Besides research and education, outreach to land managers is a top priority for BRI. Getting scientific information into the hands of those who can apply it on the landscape improves land management practices across the region. BRI shares knowledge through newsletters, research briefings and landowner workshops.

Every four years, BRI hosts the Trans-Pecos Wildlife Conference, bringing together researchers, wildlife biologists, land managers and landowners to share the latest knowledge about wildlife and their habitat needs.

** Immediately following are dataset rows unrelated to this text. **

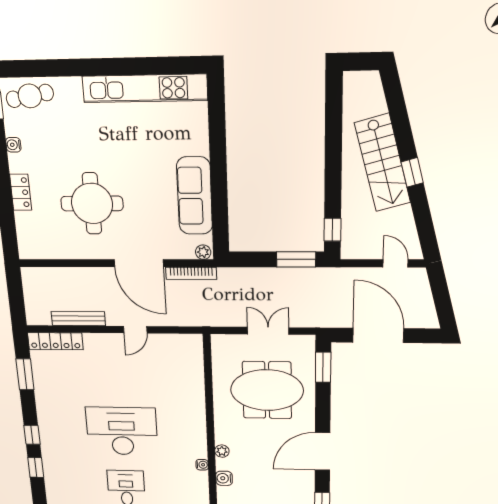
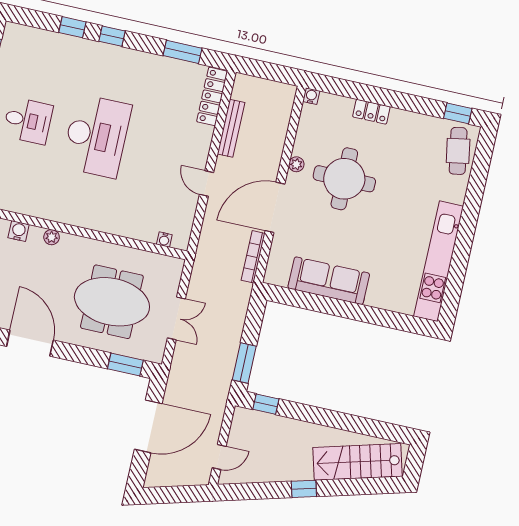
water cooler: (13, 145) -> (311, 96), moved
stairs: (383, 163) -> (358, 462), moved
plant: (203, 252) -> (296, 164), moved
meeting table: (267, 390) -> (112, 302), turned 90
water cooler: (202, 465) -> (164, 240), moved

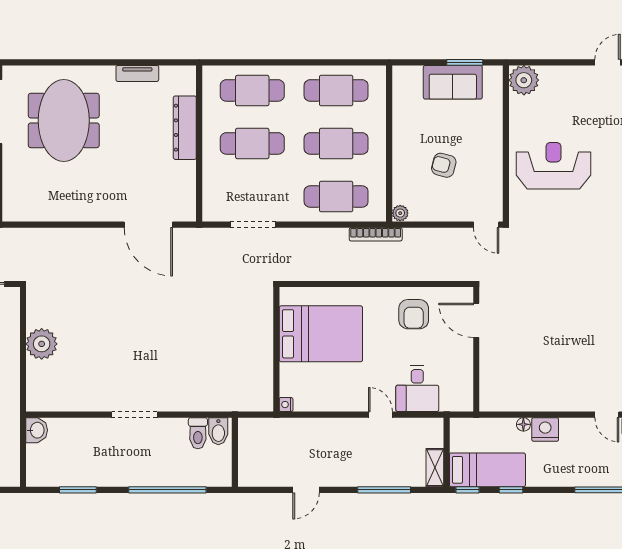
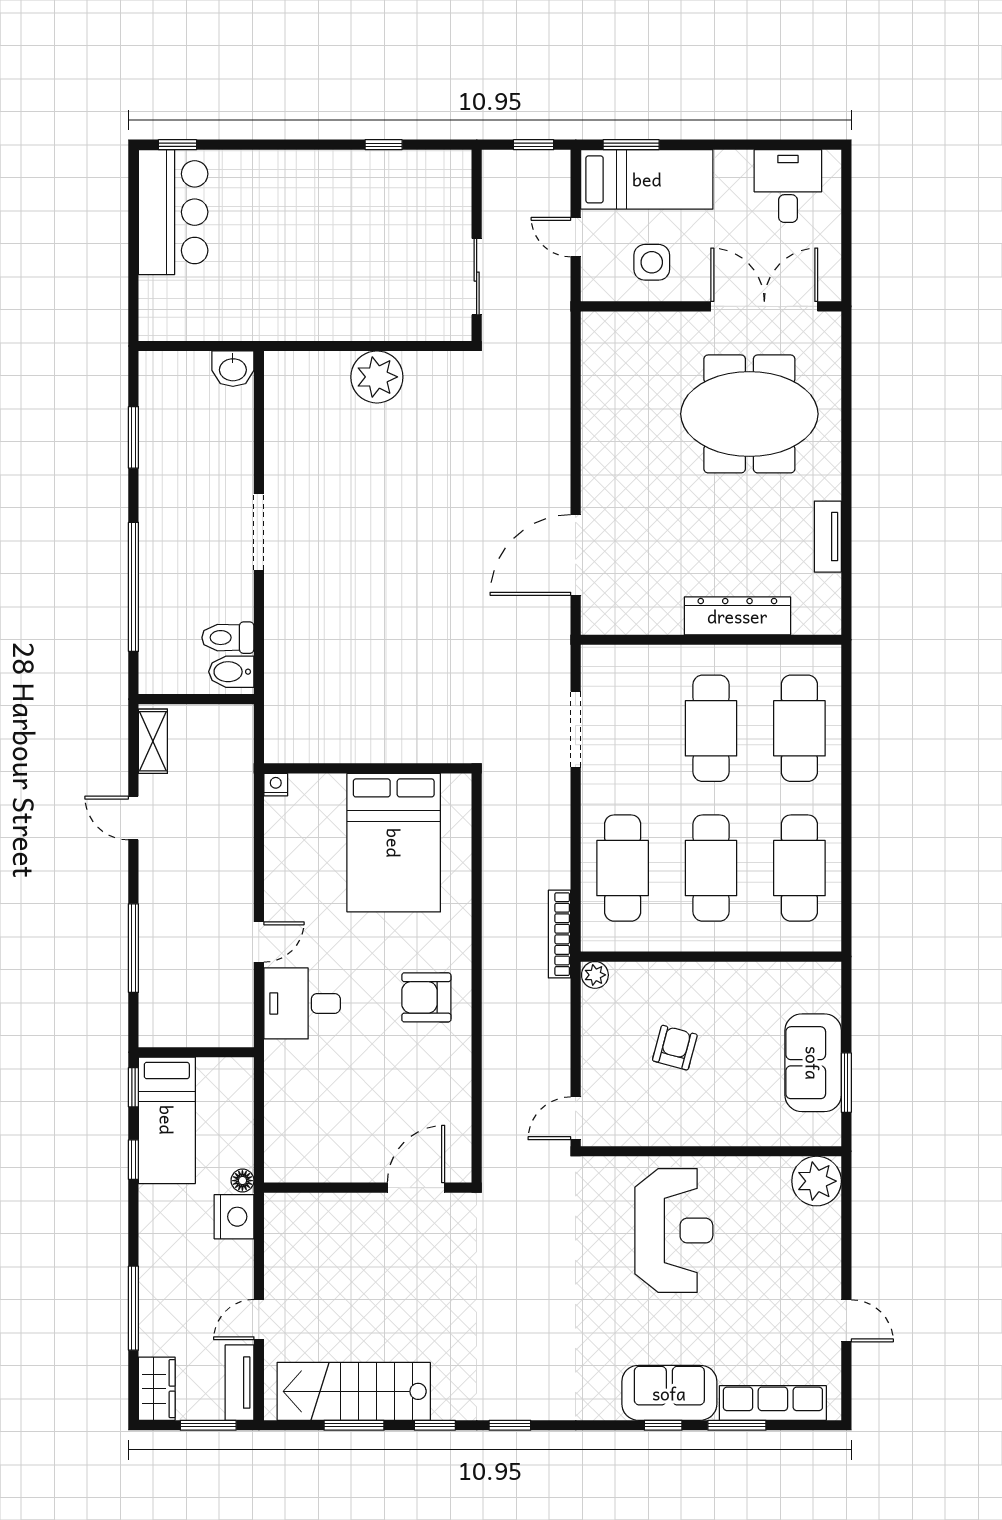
door: (476, 320) -> (416, 1188), moved
wall: (476, 349) -> (368, 1188), moved
shelving: (435, 468) -> (153, 741), moved, turned 90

One of the most noteworthy aspects of BRI’s operation is that it is essentially self-funded through private dollars and grants. The first annual budget in 2007 was only $3,000.

Today BRI is managing almost $3 million in research accounts and has endowments that exceed $3 million.

“It’s a remarkable public-private partnership,” said Dr. Bill Kibler, Sul Ross State University President. “The quality of the research program has attracted support from private donors and foundations that has enabled the program to grow. We are grateful for the support. The Borderlands Research Institute has become the flagship program for the university.”